--- The data Enclosed Below ---
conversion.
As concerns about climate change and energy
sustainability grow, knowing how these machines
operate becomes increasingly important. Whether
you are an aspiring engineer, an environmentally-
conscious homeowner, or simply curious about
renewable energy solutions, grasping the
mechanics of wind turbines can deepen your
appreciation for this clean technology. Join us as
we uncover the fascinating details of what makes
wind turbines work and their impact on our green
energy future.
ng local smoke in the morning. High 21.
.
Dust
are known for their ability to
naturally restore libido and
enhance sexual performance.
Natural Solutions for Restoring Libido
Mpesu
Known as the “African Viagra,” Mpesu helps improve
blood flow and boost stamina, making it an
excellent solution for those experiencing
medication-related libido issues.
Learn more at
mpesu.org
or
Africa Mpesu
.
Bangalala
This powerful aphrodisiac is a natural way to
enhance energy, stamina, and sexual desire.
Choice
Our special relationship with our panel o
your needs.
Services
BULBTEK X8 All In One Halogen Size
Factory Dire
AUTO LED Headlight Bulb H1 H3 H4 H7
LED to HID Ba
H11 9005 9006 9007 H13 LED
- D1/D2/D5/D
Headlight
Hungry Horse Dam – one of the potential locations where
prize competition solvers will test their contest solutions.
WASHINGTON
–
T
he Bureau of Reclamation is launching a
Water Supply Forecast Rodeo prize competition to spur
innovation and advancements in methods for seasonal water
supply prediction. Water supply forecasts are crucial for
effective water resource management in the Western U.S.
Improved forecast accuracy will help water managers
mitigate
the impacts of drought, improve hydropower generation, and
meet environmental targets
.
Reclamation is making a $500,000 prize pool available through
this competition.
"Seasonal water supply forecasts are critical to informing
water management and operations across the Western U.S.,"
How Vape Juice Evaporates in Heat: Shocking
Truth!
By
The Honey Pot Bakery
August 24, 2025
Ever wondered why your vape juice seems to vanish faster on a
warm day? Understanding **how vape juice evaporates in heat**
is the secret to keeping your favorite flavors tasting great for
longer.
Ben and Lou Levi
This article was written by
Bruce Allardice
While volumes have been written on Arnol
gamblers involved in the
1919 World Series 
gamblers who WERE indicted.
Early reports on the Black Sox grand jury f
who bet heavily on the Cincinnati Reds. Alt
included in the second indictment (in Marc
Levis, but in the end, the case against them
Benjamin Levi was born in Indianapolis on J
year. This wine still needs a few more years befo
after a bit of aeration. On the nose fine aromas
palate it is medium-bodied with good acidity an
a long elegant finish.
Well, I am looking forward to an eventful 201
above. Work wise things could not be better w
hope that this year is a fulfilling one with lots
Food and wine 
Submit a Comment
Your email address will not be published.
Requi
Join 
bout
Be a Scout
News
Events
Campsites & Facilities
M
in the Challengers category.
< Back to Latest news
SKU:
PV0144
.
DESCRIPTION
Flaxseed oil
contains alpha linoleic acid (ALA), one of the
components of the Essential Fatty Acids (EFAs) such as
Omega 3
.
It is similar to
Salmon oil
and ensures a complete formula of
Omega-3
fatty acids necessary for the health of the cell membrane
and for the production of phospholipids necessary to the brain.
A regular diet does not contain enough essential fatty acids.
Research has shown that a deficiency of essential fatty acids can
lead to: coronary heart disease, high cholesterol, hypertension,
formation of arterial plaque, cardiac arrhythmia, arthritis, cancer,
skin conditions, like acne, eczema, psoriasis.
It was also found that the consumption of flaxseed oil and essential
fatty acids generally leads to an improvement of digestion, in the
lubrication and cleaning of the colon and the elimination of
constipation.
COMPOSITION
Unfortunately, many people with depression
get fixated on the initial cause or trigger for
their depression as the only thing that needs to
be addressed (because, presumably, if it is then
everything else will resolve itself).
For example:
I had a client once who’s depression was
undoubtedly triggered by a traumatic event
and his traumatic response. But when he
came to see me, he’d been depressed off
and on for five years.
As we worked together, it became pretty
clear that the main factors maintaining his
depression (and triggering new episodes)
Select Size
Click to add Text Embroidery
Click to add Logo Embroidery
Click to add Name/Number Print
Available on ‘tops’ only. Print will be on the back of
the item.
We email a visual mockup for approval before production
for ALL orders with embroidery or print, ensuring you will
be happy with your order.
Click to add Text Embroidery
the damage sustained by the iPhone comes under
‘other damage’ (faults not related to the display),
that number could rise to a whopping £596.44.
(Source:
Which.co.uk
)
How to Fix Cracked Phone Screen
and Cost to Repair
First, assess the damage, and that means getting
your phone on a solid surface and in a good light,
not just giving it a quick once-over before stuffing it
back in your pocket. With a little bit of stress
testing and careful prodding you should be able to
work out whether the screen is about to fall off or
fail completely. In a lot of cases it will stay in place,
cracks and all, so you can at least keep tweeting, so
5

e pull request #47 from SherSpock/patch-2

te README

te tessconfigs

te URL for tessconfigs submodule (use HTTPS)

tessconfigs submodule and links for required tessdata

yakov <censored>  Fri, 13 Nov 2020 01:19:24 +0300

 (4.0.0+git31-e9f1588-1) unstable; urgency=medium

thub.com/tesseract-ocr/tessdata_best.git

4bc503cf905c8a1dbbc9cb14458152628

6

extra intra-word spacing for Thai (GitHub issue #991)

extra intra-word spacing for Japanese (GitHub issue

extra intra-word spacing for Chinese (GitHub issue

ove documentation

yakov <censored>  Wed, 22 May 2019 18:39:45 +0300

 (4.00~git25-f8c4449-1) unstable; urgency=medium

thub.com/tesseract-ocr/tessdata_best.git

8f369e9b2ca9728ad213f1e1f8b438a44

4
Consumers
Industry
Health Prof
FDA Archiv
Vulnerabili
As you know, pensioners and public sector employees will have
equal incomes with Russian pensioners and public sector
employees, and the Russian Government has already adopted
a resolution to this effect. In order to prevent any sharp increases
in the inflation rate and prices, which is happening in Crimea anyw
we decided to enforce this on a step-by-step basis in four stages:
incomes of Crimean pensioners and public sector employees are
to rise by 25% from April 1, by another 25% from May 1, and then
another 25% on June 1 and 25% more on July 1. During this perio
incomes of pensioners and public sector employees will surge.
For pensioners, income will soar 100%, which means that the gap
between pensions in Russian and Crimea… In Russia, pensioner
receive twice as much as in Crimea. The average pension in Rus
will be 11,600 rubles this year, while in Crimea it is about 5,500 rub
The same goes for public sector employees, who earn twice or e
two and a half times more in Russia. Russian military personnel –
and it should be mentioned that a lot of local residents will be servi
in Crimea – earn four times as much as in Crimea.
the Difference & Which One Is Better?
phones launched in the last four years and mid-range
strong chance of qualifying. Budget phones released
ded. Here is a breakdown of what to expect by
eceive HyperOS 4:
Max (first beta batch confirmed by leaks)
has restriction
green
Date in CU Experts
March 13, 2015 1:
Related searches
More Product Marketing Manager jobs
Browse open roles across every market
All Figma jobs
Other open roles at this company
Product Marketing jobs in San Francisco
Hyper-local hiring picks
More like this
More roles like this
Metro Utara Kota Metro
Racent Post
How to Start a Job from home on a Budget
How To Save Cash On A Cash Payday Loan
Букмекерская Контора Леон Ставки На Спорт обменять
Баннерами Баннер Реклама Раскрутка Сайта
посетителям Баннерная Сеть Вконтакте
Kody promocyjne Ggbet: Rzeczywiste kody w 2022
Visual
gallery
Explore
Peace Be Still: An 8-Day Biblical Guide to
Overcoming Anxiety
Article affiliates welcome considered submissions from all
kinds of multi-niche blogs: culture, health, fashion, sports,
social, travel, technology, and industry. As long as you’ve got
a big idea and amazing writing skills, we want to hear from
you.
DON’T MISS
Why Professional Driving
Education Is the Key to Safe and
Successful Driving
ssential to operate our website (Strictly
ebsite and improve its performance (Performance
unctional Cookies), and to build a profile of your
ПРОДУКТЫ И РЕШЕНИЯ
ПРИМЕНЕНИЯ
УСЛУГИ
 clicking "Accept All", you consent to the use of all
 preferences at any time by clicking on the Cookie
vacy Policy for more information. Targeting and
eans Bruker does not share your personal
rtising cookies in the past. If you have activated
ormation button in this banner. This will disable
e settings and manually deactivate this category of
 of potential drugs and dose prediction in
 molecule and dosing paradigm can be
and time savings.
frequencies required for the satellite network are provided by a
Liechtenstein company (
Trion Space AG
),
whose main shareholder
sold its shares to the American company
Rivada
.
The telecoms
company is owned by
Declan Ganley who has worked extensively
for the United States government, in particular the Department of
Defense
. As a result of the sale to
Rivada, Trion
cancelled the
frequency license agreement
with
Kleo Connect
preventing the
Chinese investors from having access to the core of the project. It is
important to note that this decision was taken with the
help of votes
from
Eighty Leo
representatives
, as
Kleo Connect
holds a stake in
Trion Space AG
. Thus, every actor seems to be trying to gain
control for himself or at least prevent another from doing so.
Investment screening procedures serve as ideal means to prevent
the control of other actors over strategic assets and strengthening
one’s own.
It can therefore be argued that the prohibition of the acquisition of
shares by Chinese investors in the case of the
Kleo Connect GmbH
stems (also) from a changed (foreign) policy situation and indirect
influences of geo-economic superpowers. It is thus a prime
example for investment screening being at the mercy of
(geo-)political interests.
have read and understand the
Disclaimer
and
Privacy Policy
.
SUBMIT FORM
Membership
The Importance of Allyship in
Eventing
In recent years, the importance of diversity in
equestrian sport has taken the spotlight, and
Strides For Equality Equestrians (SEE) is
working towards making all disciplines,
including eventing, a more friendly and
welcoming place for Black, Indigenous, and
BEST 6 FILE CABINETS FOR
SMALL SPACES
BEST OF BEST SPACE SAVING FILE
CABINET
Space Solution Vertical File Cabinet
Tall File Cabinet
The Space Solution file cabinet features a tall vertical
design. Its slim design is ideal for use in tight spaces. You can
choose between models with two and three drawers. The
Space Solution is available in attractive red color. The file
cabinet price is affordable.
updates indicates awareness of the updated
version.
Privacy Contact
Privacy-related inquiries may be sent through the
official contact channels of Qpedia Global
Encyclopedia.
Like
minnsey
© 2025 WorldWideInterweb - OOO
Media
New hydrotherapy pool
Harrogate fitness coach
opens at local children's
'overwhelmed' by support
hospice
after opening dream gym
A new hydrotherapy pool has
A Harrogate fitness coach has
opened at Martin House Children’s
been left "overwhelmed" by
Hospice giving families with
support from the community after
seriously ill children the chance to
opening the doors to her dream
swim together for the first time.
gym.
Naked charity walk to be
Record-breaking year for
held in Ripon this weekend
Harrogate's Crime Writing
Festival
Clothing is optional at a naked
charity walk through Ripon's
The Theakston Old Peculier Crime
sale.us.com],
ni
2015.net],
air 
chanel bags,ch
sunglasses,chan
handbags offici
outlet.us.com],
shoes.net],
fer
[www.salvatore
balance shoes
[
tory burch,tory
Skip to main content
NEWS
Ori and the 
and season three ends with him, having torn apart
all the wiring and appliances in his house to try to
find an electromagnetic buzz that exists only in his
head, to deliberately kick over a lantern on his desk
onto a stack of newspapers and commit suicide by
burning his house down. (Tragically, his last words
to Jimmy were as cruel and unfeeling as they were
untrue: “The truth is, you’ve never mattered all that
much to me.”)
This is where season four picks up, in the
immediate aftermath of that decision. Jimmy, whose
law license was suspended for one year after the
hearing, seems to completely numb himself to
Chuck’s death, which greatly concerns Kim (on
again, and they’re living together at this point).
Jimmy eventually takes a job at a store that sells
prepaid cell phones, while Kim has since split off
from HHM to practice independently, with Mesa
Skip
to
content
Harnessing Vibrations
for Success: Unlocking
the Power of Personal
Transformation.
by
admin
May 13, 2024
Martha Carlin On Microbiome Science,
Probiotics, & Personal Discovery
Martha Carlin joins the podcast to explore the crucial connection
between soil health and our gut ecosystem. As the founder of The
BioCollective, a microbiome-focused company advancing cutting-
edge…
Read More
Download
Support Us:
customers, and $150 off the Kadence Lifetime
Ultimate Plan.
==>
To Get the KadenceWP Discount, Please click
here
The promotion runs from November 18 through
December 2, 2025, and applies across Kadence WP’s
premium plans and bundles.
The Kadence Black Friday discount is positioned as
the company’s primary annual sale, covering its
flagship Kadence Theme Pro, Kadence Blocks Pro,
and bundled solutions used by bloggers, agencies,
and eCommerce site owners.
--- End of Enclosed The data ---
▶ **What to produce**: Convert the lines of the listing above, starting at the line that contains "extra intra-word spacing for Thai" and ending at the line that contains "8f369e9b2ca9728ad213f1e1f8b438a44", into a JSON list of strings. Include both of those lines, give one string per line, and omit blank lines.

▶ **Solved problem**:
[
  "extra intra-word spacing for Thai (GitHub issue #991)",
  "extra intra-word spacing for Japanese (GitHub issue",
  "extra intra-word spacing for Chinese (GitHub issue",
  "ove documentation",
  "yakov <censored>  Wed, 22 May 2019 18:39:45 +0300",
  " (4.00~git25-f8c4449-1) unstable; urgency=medium",
  "thub.com/tesseract-ocr/tessdata_best.git",
  "8f369e9b2ca9728ad213f1e1f8b438a44"
]